Lebecka tak podsumowuje swą recenzję:
- W epitafium na śmierć Bruegla jego przyjaciel Abraham Ortels powiedział: "namalował wiele rzeczy, których nie da się namalować". Lech Majewski na swój sposób od lat stara się w swoich filmach wyrażać niewyrażalne: poezji, refleksji filozoficznej, hermetycznej duchowości, tęsknotom metafizycznym - nadać wizualny kształt. Pozostaje też jednym z nielicznych współczesnych artystów, którzy swoją twórczością mają odwagę bronić kategorii piękna.
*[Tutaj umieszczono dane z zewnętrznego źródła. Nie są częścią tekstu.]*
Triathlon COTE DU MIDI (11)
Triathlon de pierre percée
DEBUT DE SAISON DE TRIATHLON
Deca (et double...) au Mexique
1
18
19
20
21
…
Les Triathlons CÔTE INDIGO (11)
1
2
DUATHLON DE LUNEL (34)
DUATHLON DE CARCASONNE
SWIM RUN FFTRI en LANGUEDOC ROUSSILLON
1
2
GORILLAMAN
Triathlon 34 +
- "Młyn i krzyż", Polska-Szwecja 2010. Reżyseria: Lech Majewski, scenariusz: Michael Francis Gibson, Lech Majewski, zdjęcia: Lech Majewski, Adam Sikora, muzyka: Lech Majewski, Józef Skrzek, scenografia: Katarzyna Sobańska, Marcel Sławiński, kostiumy: Dorota Roqueplo, montaż: Eliot Ems, Norbert Rudzik, dźwięk: Marian Bogacki. Występują: Rutger Hauer (Pieter Bruegel), Michael York (Jonghelinck), Charlotte Rampling (Maria) i inni. Produkcja: Angelus Silesius oraz Telewizja Polska, Bokomotiv Filmproduktion, Odeon Studio, Silesia Film, 24 Media, Supra Film, Arkana Studio, Piramida Film. Współfinansowanie: Polski Instytut Sztuki Filmowej. Czas wyświetlania: 95 min. W kinach od 18 marca 2011 roku.